- **WORK TASK**:
Look through the listing and report every line that has "middle" in it.

- Opening Delimiter -

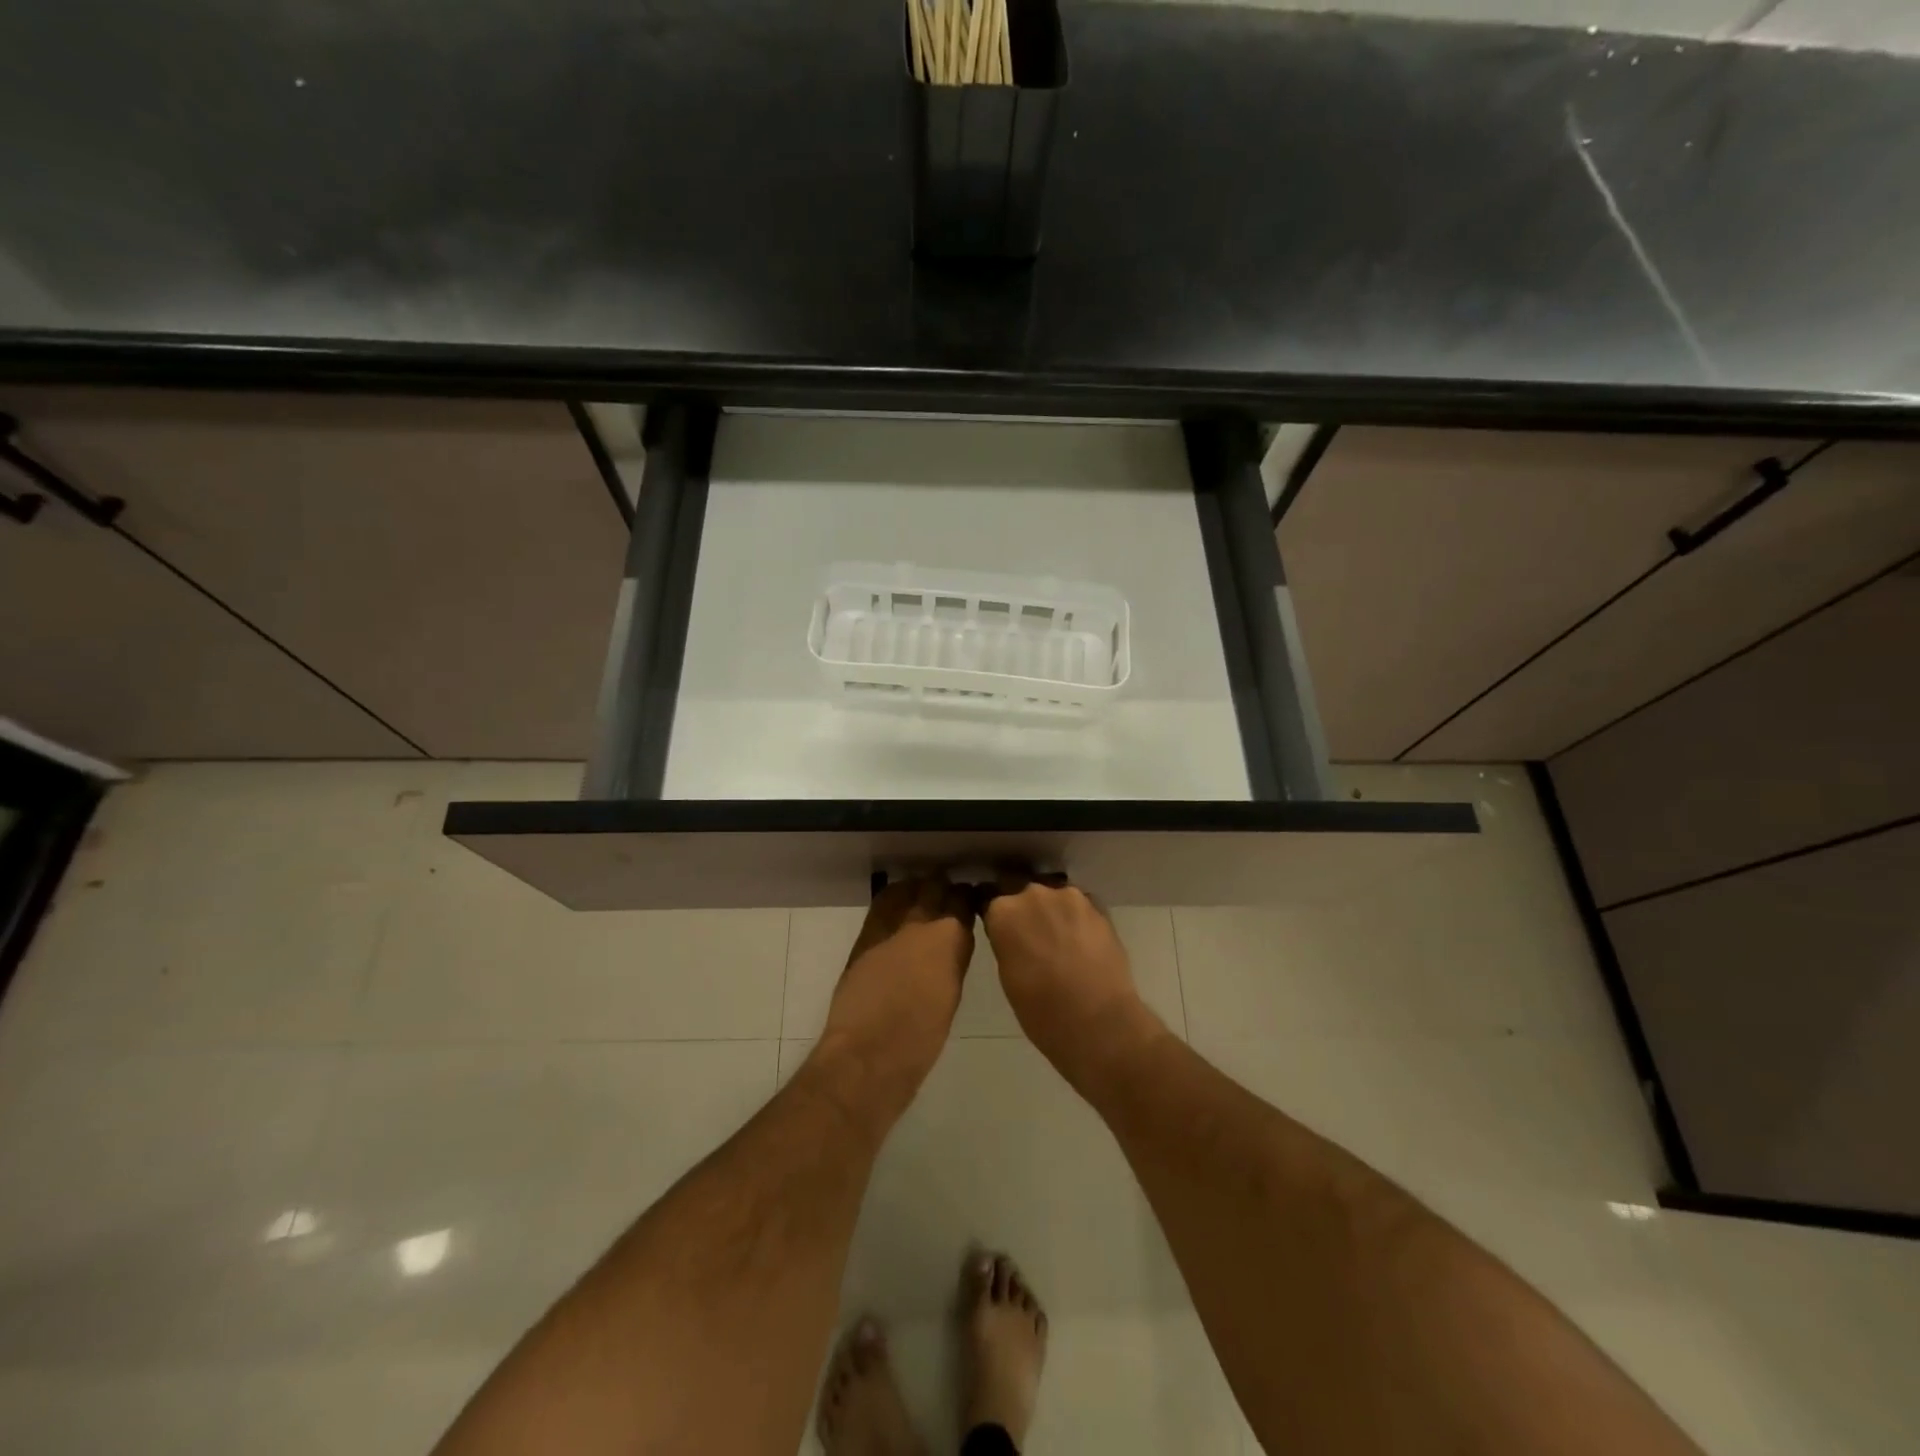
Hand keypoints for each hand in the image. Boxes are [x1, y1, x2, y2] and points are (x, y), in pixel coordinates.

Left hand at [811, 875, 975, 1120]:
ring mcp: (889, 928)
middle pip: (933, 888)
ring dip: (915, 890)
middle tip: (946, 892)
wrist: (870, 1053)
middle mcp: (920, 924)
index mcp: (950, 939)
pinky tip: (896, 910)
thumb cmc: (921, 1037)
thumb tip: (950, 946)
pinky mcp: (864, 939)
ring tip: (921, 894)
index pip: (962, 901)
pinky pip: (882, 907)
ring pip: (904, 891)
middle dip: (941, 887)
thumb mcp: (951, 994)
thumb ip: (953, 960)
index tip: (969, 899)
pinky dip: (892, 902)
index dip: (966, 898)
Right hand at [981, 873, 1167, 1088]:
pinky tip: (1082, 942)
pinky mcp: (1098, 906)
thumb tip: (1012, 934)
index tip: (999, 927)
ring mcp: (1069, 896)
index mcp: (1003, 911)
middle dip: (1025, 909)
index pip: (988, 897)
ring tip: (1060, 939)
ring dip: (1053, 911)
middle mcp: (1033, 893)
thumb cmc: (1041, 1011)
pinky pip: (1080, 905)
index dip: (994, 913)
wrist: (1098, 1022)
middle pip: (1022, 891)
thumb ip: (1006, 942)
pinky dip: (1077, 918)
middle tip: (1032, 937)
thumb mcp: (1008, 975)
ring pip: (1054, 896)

- Closing Delimiter -

- **TASK RESPONSE**:
middle pip: (933, 888)
middle tip: (946, 892)
middle mcp: (920, 924)
middle dip: (941, 887)
middle dip: (1025, 909)
middle mcp: (1033, 893)
middle pip: (1022, 891)
middle tip: (1032, 937)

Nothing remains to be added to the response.